Folha de S. Paulo


É sacanagem falar que fui comprado, diz juiz que libertou corintianos presos

"Já ouvi seu nome [inteiro] no rádio umas 20 vezes, já decorei", ouviu de uma colega no Foro Criminal da Barra Funda terça-feira o juiz Gilberto Azevedo de Moraes Costa, 33, da 17ª Vara.

Na véspera, ele havia assinado a sentença de absolvição de quatro torcedores que invadiram o centro de treinamento do Corinthians em 1º de fevereiro. Três estavam presos.

A denúncia do Gaeco (Grupo de Atuação Especial de Combate ao Crime Organizado) os acusava por formação de quadrilha, dano ao patrimônio e constrangimento legal qualificado.

Costa se assustou com a repercussão do caso. "Estou sendo esculhambado. Uma baita confusão por algo simples. Acho sacanagem dizerem que fui comprado, meus amigos me ligaram para contar", disse à Folha.

"Apareceu [na mídia] só a parte final da decisão, mas ela está toda fundamentada", defendeu-se.

Ele considerou que não se tratava de uma quadrilha. "Não houve reunião estável e permanente", interpretou.

O juiz argumentou que os quatro réus não foram apontados como autores das agressões, dos constrangimentos e dos danos.

"Só julgo o que me enviaram. Não puseram que eles roubaram e agrediram, não tem descrição de lesão corporal nos autos. O juiz tem que ser imparcial", alegou.

Ele escreveu na sentença que os acusados, identificados por testemunhas como líderes, "obviamente não são responsáveis por atos de terceiro".

"Pelo que sei, foram mais de cem que invadiram", disse.

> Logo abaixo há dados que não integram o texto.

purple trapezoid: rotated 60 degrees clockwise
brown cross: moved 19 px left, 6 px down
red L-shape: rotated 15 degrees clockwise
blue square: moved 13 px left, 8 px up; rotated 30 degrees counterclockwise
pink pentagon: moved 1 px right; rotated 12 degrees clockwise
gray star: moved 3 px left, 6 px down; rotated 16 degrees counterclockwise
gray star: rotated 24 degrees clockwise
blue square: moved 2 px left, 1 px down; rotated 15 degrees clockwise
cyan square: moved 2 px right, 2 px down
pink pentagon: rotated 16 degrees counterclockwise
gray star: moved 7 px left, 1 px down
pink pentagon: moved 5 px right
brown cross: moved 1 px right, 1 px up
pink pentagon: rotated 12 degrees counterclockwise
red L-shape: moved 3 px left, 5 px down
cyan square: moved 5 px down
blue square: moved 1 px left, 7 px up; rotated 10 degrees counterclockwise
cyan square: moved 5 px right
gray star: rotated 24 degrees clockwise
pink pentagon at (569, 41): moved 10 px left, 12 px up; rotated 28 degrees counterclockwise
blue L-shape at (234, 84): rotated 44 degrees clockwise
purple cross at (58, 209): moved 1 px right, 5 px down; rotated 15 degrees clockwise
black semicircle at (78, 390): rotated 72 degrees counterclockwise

Costa rebateu críticas sobre impunidade. "Queriam que ficassem presos? Se pegassem as penas máximas, algo que nunca acontece, algo impossível, ainda assim eles teriam direito a regime aberto, iam ficar na rua", contou.

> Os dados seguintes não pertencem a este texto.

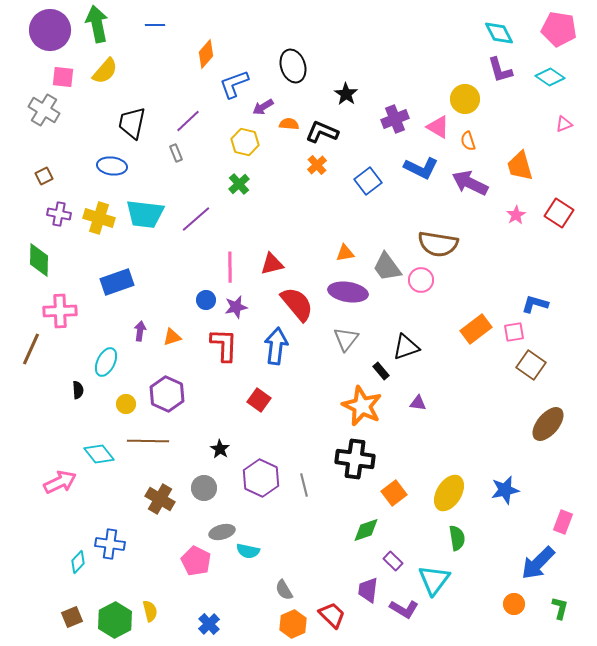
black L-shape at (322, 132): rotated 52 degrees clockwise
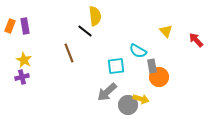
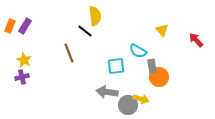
purple rectangle: rotated 42 degrees clockwise
yellow triangle: moved 4 px left, 1 px up
gray arrow: rotated 50 degrees clockwise
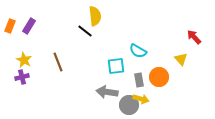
purple rectangle: moved 4 px right
yellow triangle: moved 19 px right, 29 px down
red arrow: moved 2 px left, 3 px up
brown line: moved 11 px left, 9 px down
gray rectangle: moved 13 px left, 14 px down
gray circle: moved 1 px right
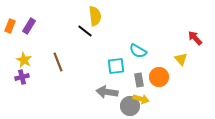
red arrow: moved 1 px right, 1 px down
gray circle: moved 1 px right, 1 px down
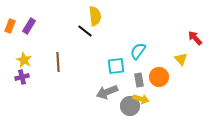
cyan semicircle: rotated 96 degrees clockwise
brown line: rotated 18 degrees clockwise
gray arrow: rotated 30 degrees counterclockwise
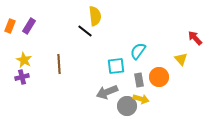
brown line: moved 1 px right, 2 px down
gray circle: moved 3 px left
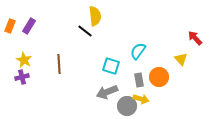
cyan square: moved 5 px left; rotated 24 degrees clockwise
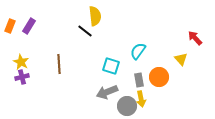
yellow star: moved 3 px left, 2 px down
yellow arrow: rotated 63 degrees clockwise
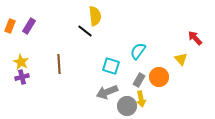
gray rectangle: rotated 40 degrees clockwise
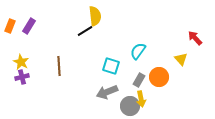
black line: rotated 70 degrees counterclockwise
brown line: moved 2 px down
gray circle: moved 3 px right
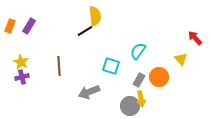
gray arrow: moved 18 px left
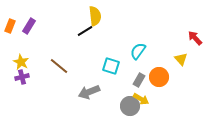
brown line: rotated 48 degrees counterclockwise
yellow arrow: rotated 49 degrees counterclockwise
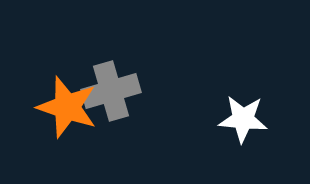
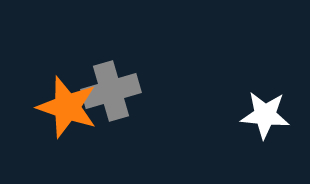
white star: moved 22 px right, 4 px up
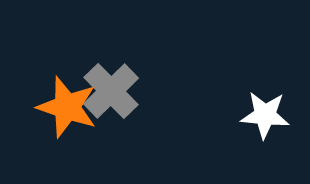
gray cross: rotated 28 degrees counterclockwise
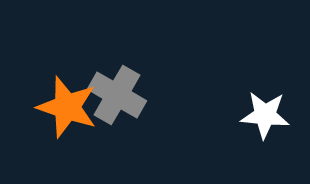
gray cross: moved 6 px right, 4 px down; rotated 16 degrees counterclockwise
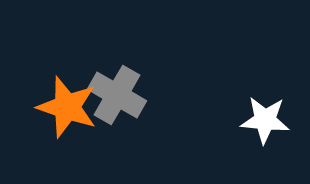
white star: moved 5 px down
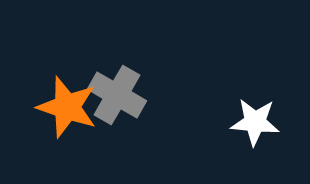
white star: moved 10 px left, 2 px down
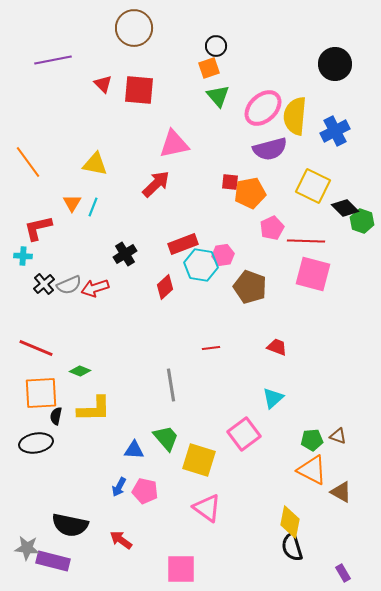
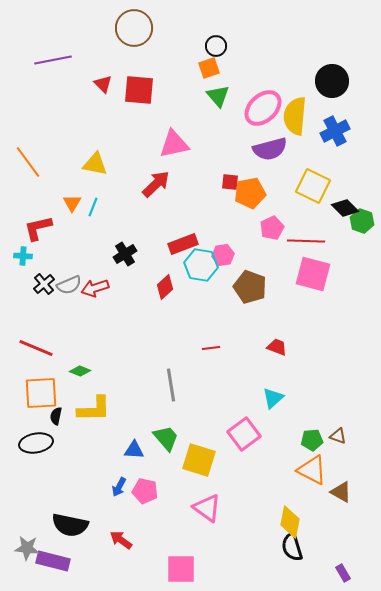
black circle at (335, 64): moved 3 px left, 17 px down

Ele admitiu que não acompanha futebol. "Antigamente eu dizia que era são-paulino, mas nem sei se o Rogério Ceni ainda está jogando. O Muricy [Ramalho], eu vi que voltou [a treinar o time]", afirmou.

Usando um gesto que aliava contrariedade e decepção, o juiz minimizou o polêmico uso de expressões informais –o que é incomum– na sentença, como "surra" para se referir à goleada de 5 a 1 do Santos sobre o Corinthians. No texto de quatro páginas, também se referiu aos torcedores alvinegros como "fiéis", usando o apelido popular.

"Em suma, tudo não passou de um ato (nada abonador) de revolta dos torcedores. Fiéis que são –e disso a própria equipe se vangloria–, queriam apenas chamar a atenção: fazer com que os jogadores honrassem os salários que ganham", concluiu no documento.

CARREIRA

Tímido, com jeito interiorano, Gilberto Azevedo de Moraes Costa veio trabalhar na capital em julho do ano passado. Está na 17ª Vara desde fevereiro.

Paulistano que estudou em Santos, avisa que seu "sotaque foi do convívio no interior".

Ele iniciou sua carreira de juiz em agosto de 2007, em Mongaguá, no litoral. "Apareceu cada barbaridade lá. Sequestro com morte, latrocínio, homicídio... Mas não tiveram repercussão", disse.

Em seguida, ele transferiu-se para Apiaí. Ainda no Vale do Ribeira, no sul do Estado, passou quatro anos em Registro.

"Eram mais crimes ambientais. Coisa simples. Faziam sem saber que era crime", relatou.